What the Washington State Supreme Court seems to have done, with its ruling last week that charter schools violate the state constitution, is to reinforce its message to the governor and the legislature: "you are not in charge in this state. We are."

And anyone who agrees with the assessment that the state highest court's two education-funding cases amount to unsettling steps into the separation-of-powers arena could also agree that the constitutional question the court is thus raising is one that merits a focused public discussion.

The question of whether the Supreme Court has embarked on an undesirable drift away from the principal of three equal branches of government can be put into discussion by conversation on social media and analysis and commentary from traditional media.

But closure to that question in the form of "a ruling" by the state's citizens, the ultimate court to which all three branches of government answer, can only come in a meaningful way with the kind of debate that occurs during election season when the judges actually have to face public scrutiny.

Meaning the three Supreme Court judges up for re-election a year from now, three of whom were in the majority in the 6-3 ruling, including Chief Justice Barbara Madsen who wrote the majority opinion, should face opponents who feel the court has encroached inappropriately on the essential separation of powers.

The value of competition in next year's election for those three justices, Charles Wiggins and James Johnson in addition to Madsen, isn't to seek to punish them for their views but rather to ensure a sufficient airing of public attitudes on the issue of whether they are endangering the proper separation of powers.

Certainly the role of the Supreme Court is to have the last word, passing judgement on laws passed by the legislature and signed by the governor. But what troubles concerned legal observers is that in the two education-funding decisions, the court has assumed for itself the first word, telling the governor and the legislature what they WILL do rather than passing judgment on what they did.

If the sitting judges are voted out, it will amount to an affirmation of the view that the court has gone too far and the remaining six judges can then ignore that at their peril.

Now for a review of the court decisions that lead to the questions about limitation of the powers of the court and the possible abandonment of the tradition that the high court imposes those constraints on itself.

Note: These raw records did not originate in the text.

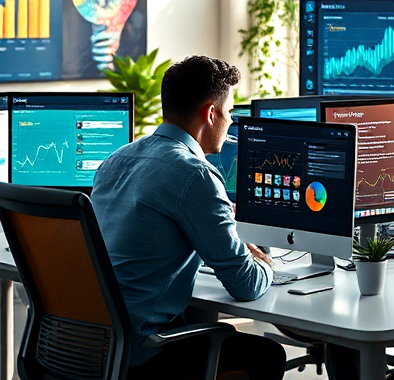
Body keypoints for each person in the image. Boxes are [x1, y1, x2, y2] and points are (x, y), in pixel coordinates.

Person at [92, 55, 286, 380]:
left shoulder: (116, 160)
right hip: (140, 355)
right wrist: (267, 263)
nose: (230, 122)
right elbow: (247, 285)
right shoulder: (194, 175)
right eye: (229, 112)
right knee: (267, 355)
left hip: (88, 345)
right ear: (211, 113)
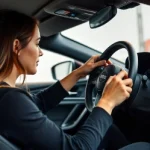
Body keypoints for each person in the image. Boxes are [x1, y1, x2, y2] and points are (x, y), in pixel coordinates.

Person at [0, 10, 133, 150]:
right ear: (16, 46)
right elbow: (77, 148)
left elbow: (39, 103)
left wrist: (78, 73)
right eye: (37, 43)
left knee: (109, 131)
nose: (41, 52)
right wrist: (107, 101)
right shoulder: (10, 100)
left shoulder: (8, 98)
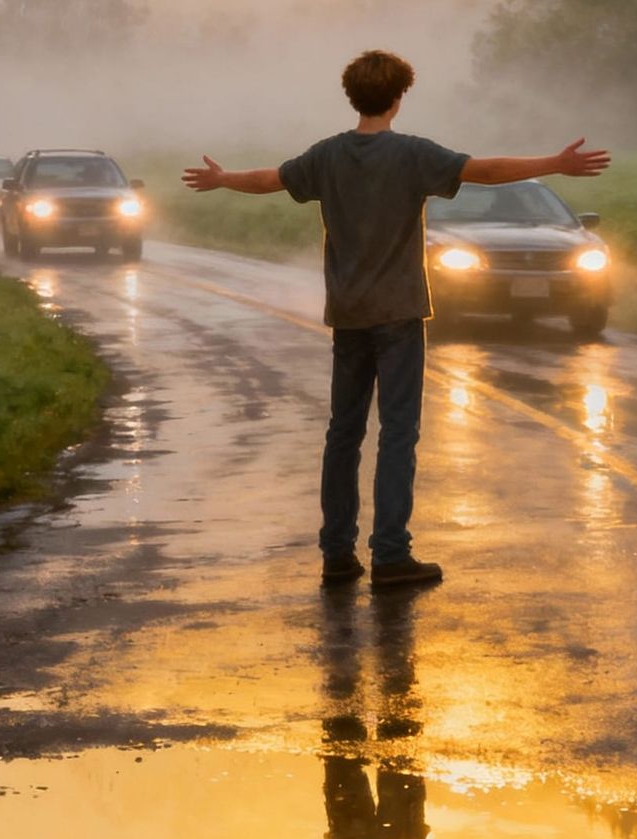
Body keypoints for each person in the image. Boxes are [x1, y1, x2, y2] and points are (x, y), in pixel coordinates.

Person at [183, 50, 610, 589]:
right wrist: (554, 163)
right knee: (397, 433)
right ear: (398, 98)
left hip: (348, 313)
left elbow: (270, 179)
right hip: (400, 314)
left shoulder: (327, 157)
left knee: (343, 432)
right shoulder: (412, 155)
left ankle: (337, 554)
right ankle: (389, 555)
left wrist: (222, 179)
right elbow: (486, 171)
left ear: (352, 97)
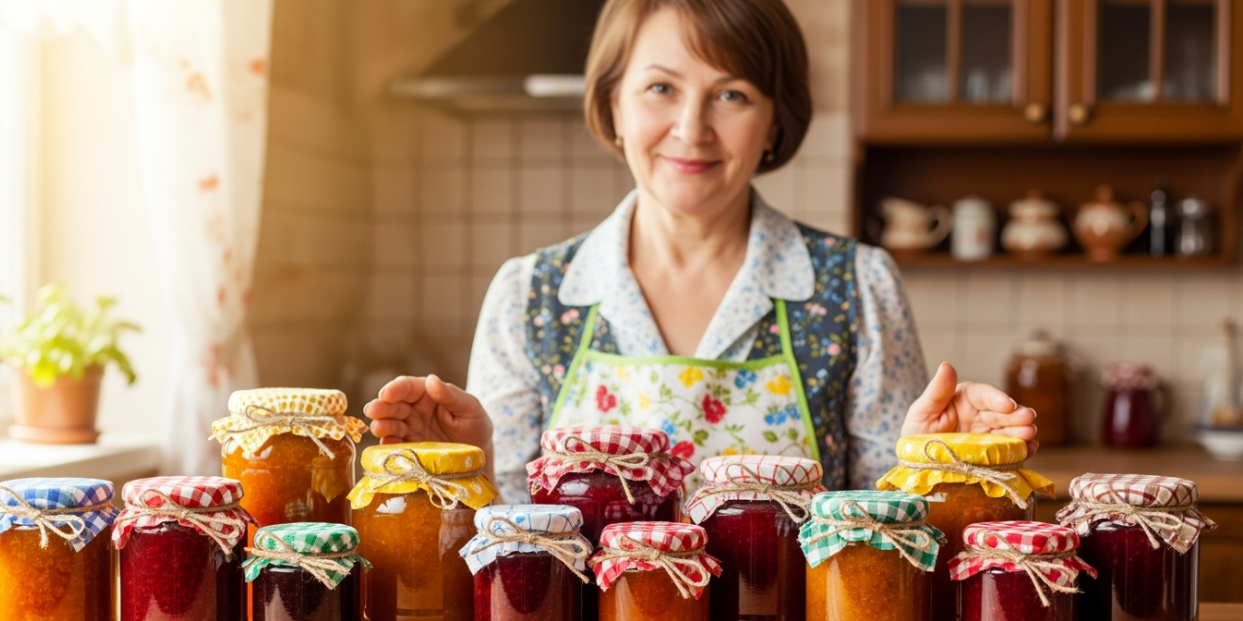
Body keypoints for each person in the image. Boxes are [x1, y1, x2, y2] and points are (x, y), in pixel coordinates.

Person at [365, 0, 1037, 502]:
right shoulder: (529, 296)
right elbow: (508, 544)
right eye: (661, 88)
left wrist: (937, 466)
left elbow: (891, 535)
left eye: (733, 95)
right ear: (614, 103)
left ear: (775, 120)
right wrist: (467, 471)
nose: (692, 129)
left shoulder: (856, 287)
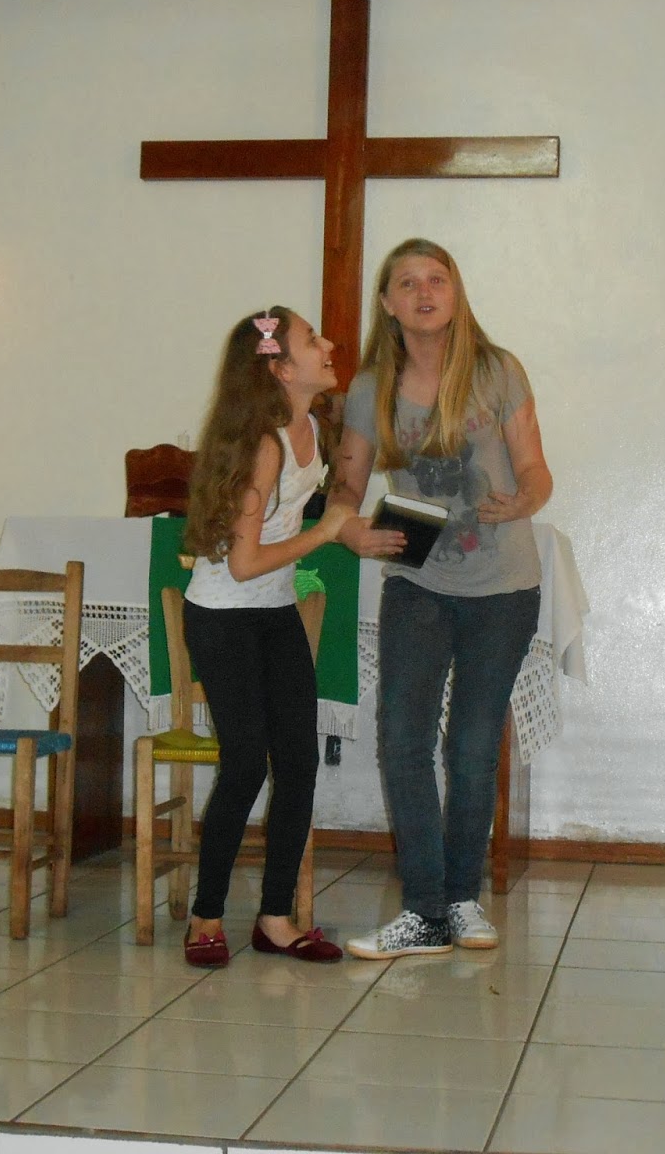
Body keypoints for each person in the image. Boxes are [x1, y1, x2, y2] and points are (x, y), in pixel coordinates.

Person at [328, 238, 553, 960]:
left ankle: (462, 901)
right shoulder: (370, 387)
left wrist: (524, 499)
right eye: (407, 283)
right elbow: (345, 485)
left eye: (437, 279)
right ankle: (422, 911)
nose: (424, 293)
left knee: (473, 745)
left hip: (503, 586)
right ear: (388, 303)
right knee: (403, 739)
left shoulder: (497, 370)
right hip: (416, 577)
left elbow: (538, 471)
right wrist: (349, 526)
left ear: (455, 294)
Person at [177, 306, 357, 968]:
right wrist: (325, 533)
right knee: (247, 762)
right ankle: (206, 915)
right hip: (223, 616)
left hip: (275, 610)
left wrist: (349, 522)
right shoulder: (263, 445)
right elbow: (244, 563)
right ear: (280, 368)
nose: (328, 343)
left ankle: (276, 920)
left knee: (300, 763)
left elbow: (305, 520)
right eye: (313, 339)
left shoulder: (314, 427)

The court's most recent ruling held that charter schools are unconstitutional, ultimately because they are governed by appointed rather than elected boards and that the constitution requires that the boards that oversee common schools must be elected.

The state constitution merely requires adequate support for common schools. So in decreeing that elected boards must govern common schools, the court has basically usurped the legislative and gubernatorial right to decide in the future the manner in which the constitutional funding requirement can be best carried out. That means the lawmakers might want to decide whether funding oversight is best served by elected or appointed boards, perhaps at the state level.

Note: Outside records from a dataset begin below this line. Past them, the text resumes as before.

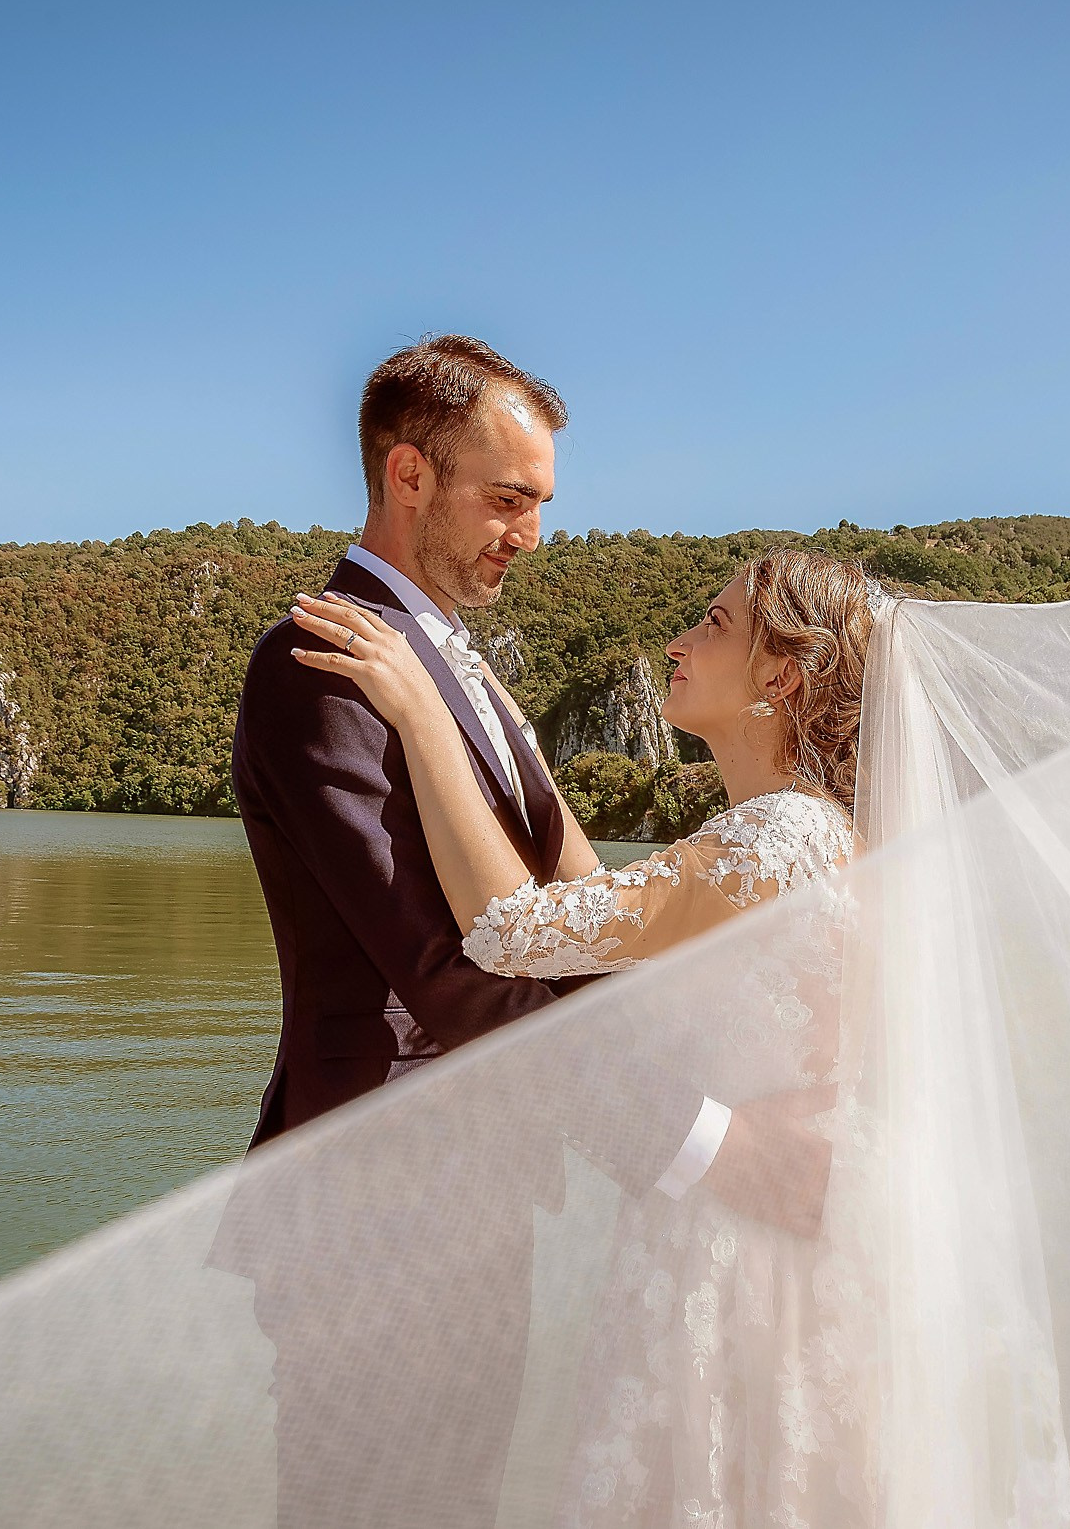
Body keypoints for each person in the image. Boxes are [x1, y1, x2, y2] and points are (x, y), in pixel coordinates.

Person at [221, 335, 831, 1529]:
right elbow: (450, 976)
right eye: (505, 499)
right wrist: (703, 1144)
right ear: (407, 477)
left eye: (540, 503)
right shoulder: (322, 667)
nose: (530, 533)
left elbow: (569, 923)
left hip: (476, 1202)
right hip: (370, 1215)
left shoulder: (462, 675)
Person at [287, 547, 879, 1528]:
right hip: (778, 1216)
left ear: (781, 675)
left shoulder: (770, 840)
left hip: (742, 1238)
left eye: (715, 624)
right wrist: (513, 737)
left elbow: (513, 928)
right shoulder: (799, 832)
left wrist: (422, 715)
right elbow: (603, 920)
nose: (676, 641)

Budget leaders in both houses and both parties have suggested that the state take a larger role in oversight, as in setting pay, for example. And some lawmakers are even convinced that they have to do that, since the lawmakers, just as they are answerable to students to provide a good education, are answerable to state taxpayers to ensure that those school dollars the court has ordered them to increase are being spent as wisely as possible.

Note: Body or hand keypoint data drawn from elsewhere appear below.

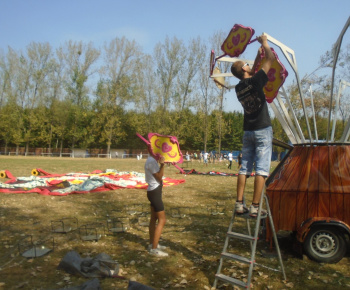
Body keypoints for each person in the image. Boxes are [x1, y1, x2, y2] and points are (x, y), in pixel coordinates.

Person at [230, 34, 275, 218]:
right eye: (246, 64)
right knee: (262, 169)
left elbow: (253, 71)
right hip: (262, 129)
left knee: (244, 168)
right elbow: (270, 59)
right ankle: (256, 206)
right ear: (245, 69)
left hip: (247, 131)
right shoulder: (256, 82)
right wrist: (264, 43)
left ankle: (239, 204)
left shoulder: (239, 88)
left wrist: (257, 57)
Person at [144, 149, 168, 257]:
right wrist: (162, 165)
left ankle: (153, 244)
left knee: (154, 219)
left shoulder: (151, 160)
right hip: (155, 193)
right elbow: (159, 177)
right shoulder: (151, 161)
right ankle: (154, 249)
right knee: (162, 220)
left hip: (152, 191)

They realize they need to step into the management role in ways that could elude locally elected school boards.

In the first education-funding decision, known as the "McCleary decision," the court ordered the legislature to spend more money on education, then followed up by holding the lawmakers in contempt for failing to provide enough additional funding. And in the past few weeks the court actually imposed a $100,000-a-day fine on the lawmakers to failing to "sufficiently" fund education.

In that McCleary ruling, the court said common schools funding needed to be 'ample" but also "uniform" and "stable."

Now the court's sole position is spend more money, focusing only on "ample" while saying it has "no opinion" on the "stable" or "uniform" points.

Some court observers have described as curious the fact that the high court backed off from two of the three central points on education funding, leaving only the edict of spend more money.

And since in the constitution, common schools specifically excluded high schools and "normal schools," (which became the state's Eastern, Central and Western state universities) the court may have cast doubt on the constitutionality other programs not overseen by elected boards, like Running Start, a program by which high school students can gain college credit.

All represent more than enough reason for deliberation beyond the legislators, governor and the courts to include the public in decisions about where the state should go with education funding and the process by which that should occur.